§ **Assigned task**:
Report each line below that carries the word "rights".
□ □ □ □ □
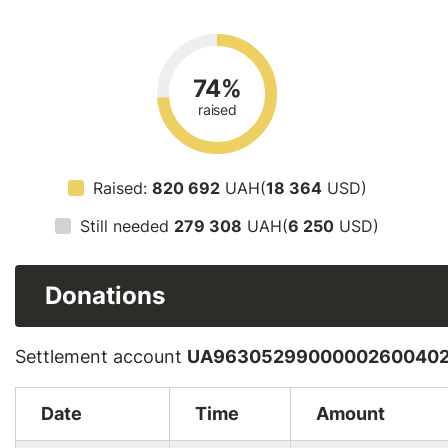
74%
raised
Raised:
820 692
UAH(
18 364
USD)
Still needed
279 308
UAH(
6 250
USD)
Donations
Settlement account
UA96305299000002600402
Date
Time
Amount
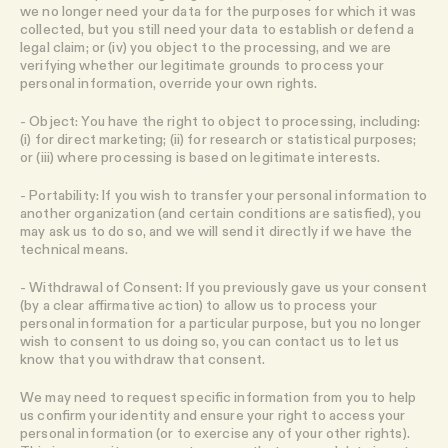
we no longer need your data for the purposes for which it was
collected, but you still need your data to establish or defend a
legal claim; or (iv) you object to the processing, and we are
verifying whether our legitimate grounds to process your
personal information, override your own rights.
- Object: You have the right to object to processing, including:
(i) for direct marketing; (ii) for research or statistical purposes;
or (iii) where processing is based on legitimate interests.
- Portability: If you wish to transfer your personal information to
another organization (and certain conditions are satisfied), you
may ask us to do so, and we will send it directly if we have the
technical means.
- Withdrawal of Consent: If you previously gave us your consent
(by a clear affirmative action) to allow us to process your
personal information for a particular purpose, but you no longer
wish to consent to us doing so, you can contact us to let us
know that you withdraw that consent.
We may need to request specific information from you to help
us confirm your identity and ensure your right to access your
personal information (or to exercise any of your other rights).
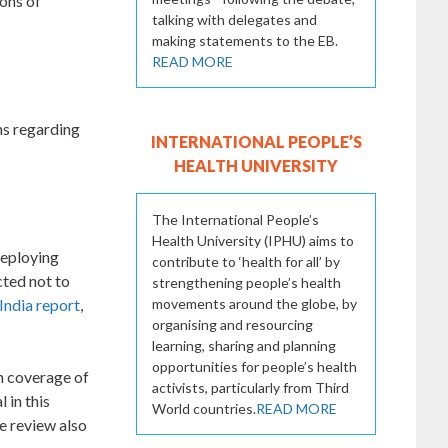
ions of
talking with delegates and
making statements to the EB.
READ MORE
ns regarding
INTERNATIONAL PEOPLE’S
HEALTH UNIVERSITY
The International People’s
Health University (IPHU) aims to
deploying
contribute to ‘health for all’ by
cted not to
strengthening people’s health
movements around the globe, by
India report
,
organising and resourcing
learning, sharing and planning
opportunities for people’s health
ch coverage of
activists, particularly from Third
 in this
World countries.
READ MORE
e review also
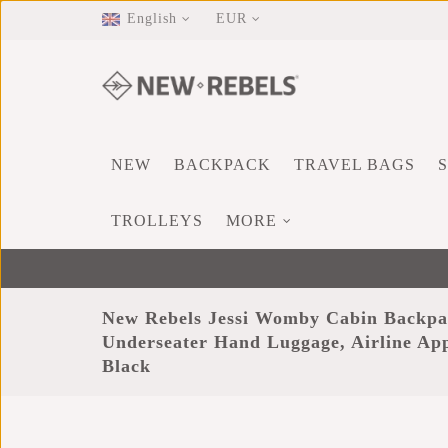
English
EUR
NEW
BACKPACK
TRAVEL BAGS
TROLLEYS
MORE
New Rebels Jessi Womby Cabin Backpa
Underseater Hand Luggage, Airline A
Black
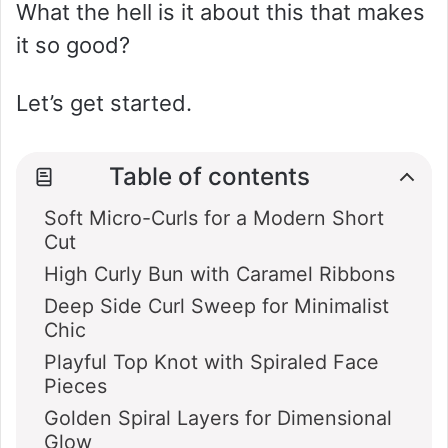
What the hell is it about this that makes
it so good?
Let’s get started.
Table of contents
Soft Micro-Curls for a Modern Short
Cut
High Curly Bun with Caramel Ribbons
Deep Side Curl Sweep for Minimalist
Chic
Playful Top Knot with Spiraled Face
Pieces
Golden Spiral Layers for Dimensional
Glow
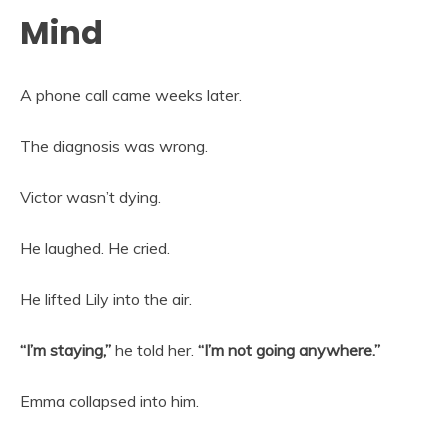
Mind
A phone call came weeks later.
The diagnosis was wrong.
Victor wasn’t dying.
He laughed. He cried.
He lifted Lily into the air.
“I’m staying,”
he told her.
“I’m not going anywhere.”
Emma collapsed into him.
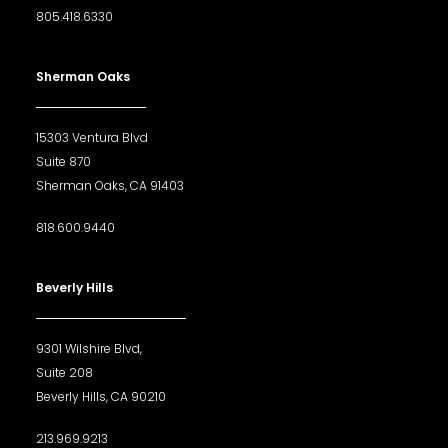
805.418.6330
Sherman Oaks
15303 Ventura Blvd
Suite 870
Sherman Oaks, CA 91403
818.600.9440
Beverly Hills
9301 Wilshire Blvd,
Suite 208
Beverly Hills, CA 90210
213.969.9213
□ □ □ □ □
§ **Reply to the exercise**:
personal information, override your own rights.
personal information (or to exercise any of your other rights).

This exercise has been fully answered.